Once again, with all the crap and old crap out of the way, we can finally move onto new releases! In multi-platform titles, we’ve a diverse lineup. There’s “Guns & Spurs 2,” a knock-off of the ‘Red Dead’ series that started life as a mobile title… and apparently “Guns & Spurs 1” doesn’t actually exist. There’s a TRPG ‘Persona’ spinoff in “Persona 5 Tactica,” but no matter how much Tactica there is in there, it’s still got all that ‘Persona.’ There’s a rather novel-looking cooperative Rhythm game in “Super Crazy Rhythm Castle” that the MJ Crew will definitely NOT put on the list of coop games to play together. “Air Twister” is a new Rail Shooter in an era where Shooters have evolved way beyond the archetype. “Wildshade: Unicorn Champions” is a horse-based Racing title… that started life as a mobile game. “Pickleball Smash” seems to want to be the next “WiiSports – Tennis.” “The Invincible” is a medium-budget Adventure game that looked mildly interesting at E3 a couple years ago, but I’d still be hard-pressed to bother with it. Lastly, “My Time at Sandrock” is the sequel to “My Time at Portia,” which was supposed to release last month, and is so far off my radar that I haven’t even played the original game, in spite of getting it for free a while back. So… yeah, nothing to get excited about in that batch.

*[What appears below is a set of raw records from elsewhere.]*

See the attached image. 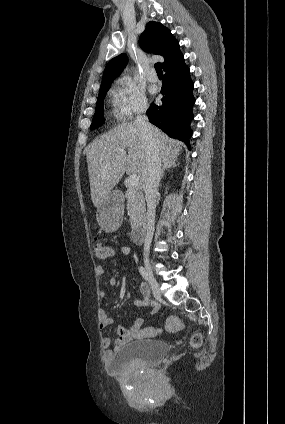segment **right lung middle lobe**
<instances>
[{
	"mask_svg": "<svg viewBox=\"0 0 285 424\" xmlns=\"http://www.w3.org/2000/svg\"><path fill=\"white\" fill-rule=\"evenodd\" d=\"M109 88H110V86H105V87L100 88V90H99L95 114H94V117H93L92 124L90 126L91 130L104 124L105 119H104V115H103V111H104L103 102H104L105 95H106L107 91L109 90Z\"/></svg>",
	"mask_w": 285,
	"mask_h": 424,
	"instance_id": "dd1d6c3e",
	"label": "right lung middle lobe"
}]
</instances>
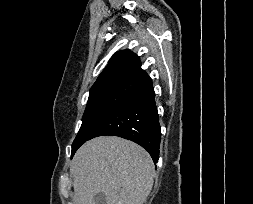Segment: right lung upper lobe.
Masks as SVG:
<instances>
[{
  "instance_id": "1",
  "label": "right lung upper lobe",
  "mask_w": 253,
  "mask_h": 204,
  "mask_svg": "<svg viewBox=\"0 0 253 204\" xmlns=\"http://www.w3.org/2000/svg\"><path fill=\"white\" fill-rule=\"evenodd\" d=\"M139 57L129 50L116 52L91 89L123 81L140 83L147 77Z\"/></svg>"
}]
</instances>
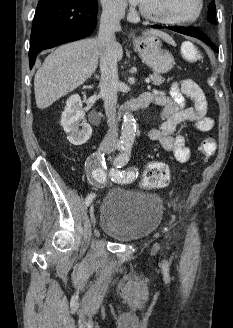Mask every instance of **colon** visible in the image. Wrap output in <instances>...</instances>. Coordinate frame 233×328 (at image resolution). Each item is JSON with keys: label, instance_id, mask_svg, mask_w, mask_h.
<instances>
[{"label": "colon", "instance_id": "5ec220e1", "mask_svg": "<svg viewBox=\"0 0 233 328\" xmlns=\"http://www.w3.org/2000/svg\"><path fill=\"white\" fill-rule=\"evenodd\" d=\"M183 57L190 62L199 60L200 53L192 43H186L182 47ZM200 151L205 161L209 160L216 151V143L213 138H206ZM170 172L168 167L161 162H151L146 166L142 175L141 186L145 189H158L165 187L169 183Z\"/></svg>", "mask_w": 233, "mask_h": 328}]
</instances>
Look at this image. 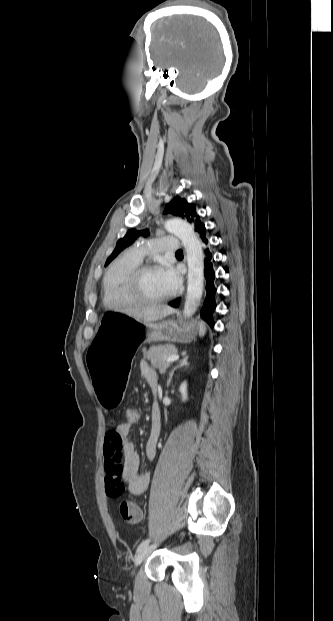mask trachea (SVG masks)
I'll return each mask as SVG.
<instances>
[{"instance_id": "obj_1", "label": "trachea", "mask_w": 333, "mask_h": 621, "mask_svg": "<svg viewBox=\"0 0 333 621\" xmlns=\"http://www.w3.org/2000/svg\"><path fill=\"white\" fill-rule=\"evenodd\" d=\"M181 253H183V251H182V250H178V251L176 252V254H181Z\"/></svg>"}]
</instances>
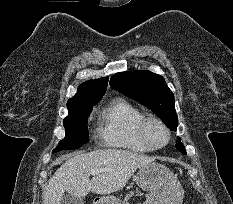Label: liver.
I'll use <instances>...</instances> for the list:
<instances>
[{"label":"liver","instance_id":"liver-1","mask_svg":"<svg viewBox=\"0 0 233 204\" xmlns=\"http://www.w3.org/2000/svg\"><path fill=\"white\" fill-rule=\"evenodd\" d=\"M154 161L140 153L121 149H101L76 153L54 173L43 193L42 204H60L67 191L75 197H84L90 191L110 194L123 189L134 172ZM92 169H106L94 175Z\"/></svg>","mask_w":233,"mask_h":204}]
</instances>
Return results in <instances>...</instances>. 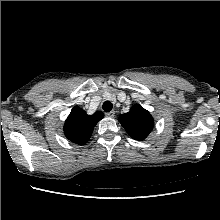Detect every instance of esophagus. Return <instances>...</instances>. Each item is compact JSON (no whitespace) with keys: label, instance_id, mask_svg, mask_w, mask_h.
I'll return each instance as SVG.
<instances>
[{"label":"esophagus","instance_id":"1","mask_svg":"<svg viewBox=\"0 0 220 220\" xmlns=\"http://www.w3.org/2000/svg\"><path fill=\"white\" fill-rule=\"evenodd\" d=\"M106 116L112 118L115 116V112L112 110V111L106 113Z\"/></svg>","mask_w":220,"mask_h":220}]
</instances>
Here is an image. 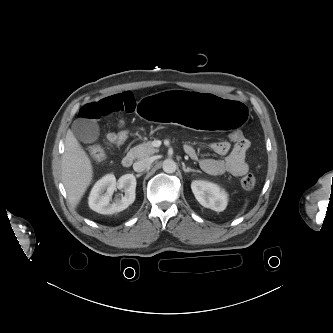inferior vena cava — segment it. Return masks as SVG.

Finally we come to exclusives, those coveted system-sellers that console fanboys have always used to justify their purchases… and it doesn’t look like there’s any justification for November’s batch. PlayStation is getting “Quantum Error,” a generic FPS which is the second of two games produced by a small-potatoes developer called Teamkill. PlayStation is also getting “Silent Swan,” along with PC… but we give Xbox credit for exclusives when they’re launched simultaneously on PC, so let’s throw Sony this… dreary Walking Simulator Adventure-shaped bone. Nintendo has twice as many exclusives hitting the Switch in November… but… urgh… There’s a Visual Novel with a slightly-less-retarded-than-usual title, “Virche Evermore – ErroR: Salvation;” “Kraken Odyssey,” a cute 3D Platformer starring a cartoon octopus; a new IP Party game with an astoundingly-retarded title in “PUI PUI Molcar Let’s! Molcar Party!” (Please, Japan, STOP!); and… another Visual Novel, this one by Idea Factory, with the long-winded title of “My Next Life as a Villainess: All Routes Lead to Doom! – Pirates of the Disturbance”… which leaves me feeling very disturbed, indeed.
Blarg! What a month! It’s been a while since ABSOLUTELY JACK SQUAT BUPKUS that interests me was released, but there it is. At least my backlog won’t get any bigger.